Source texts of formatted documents

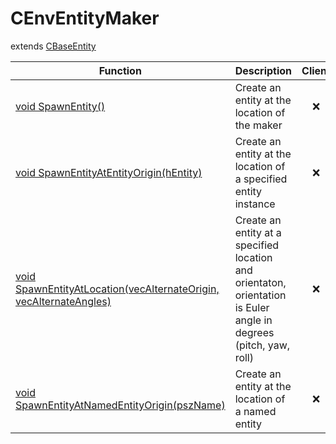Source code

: # CEnvEntityMaker
extends [CBaseEntity](../CBaseEntity)

Function|Description|Client
--|--|:--:
[void SpawnEntity()](SpawnEntity)|Create an entity at the location of the maker|❌
[void SpawnEntityAtEntityOrigin(hEntity)](SpawnEntityAtEntityOrigin)|Create an entity at the location of a specified entity instance|❌
[void SpawnEntityAtLocation(vecAlternateOrigin, vecAlternateAngles)](SpawnEntityAtLocation)|Create an entity at a specified location and orientaton, orientation is Euler angle in degrees (pitch, yaw, roll)|❌
[void SpawnEntityAtNamedEntityOrigin(pszName)](SpawnEntityAtNamedEntityOrigin)|Create an entity at the location of a named entity|❌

**Directions:** Exclude the pictures. Write out the remaining data exactly.

**Answer to this problem:**
Source code

: # CEnvEntityMaker
extends [CBaseEntity](../CBaseEntity)

Function|Description|Client
--|--|:--:
[void SpawnEntity()](SpawnEntity)|Create an entity at the location of the maker|❌
[void SpawnEntityAtEntityOrigin(hEntity)](SpawnEntityAtEntityOrigin)|Create an entity at the location of a specified entity instance|❌
[void SpawnEntityAtLocation(vecAlternateOrigin, vecAlternateAngles)](SpawnEntityAtLocation)|Create an entity at a specified location and orientaton, orientation is Euler angle in degrees (pitch, yaw, roll)|❌
[void SpawnEntityAtNamedEntityOrigin(pszName)](SpawnEntityAtNamedEntityOrigin)|Create an entity at the location of a named entity|❌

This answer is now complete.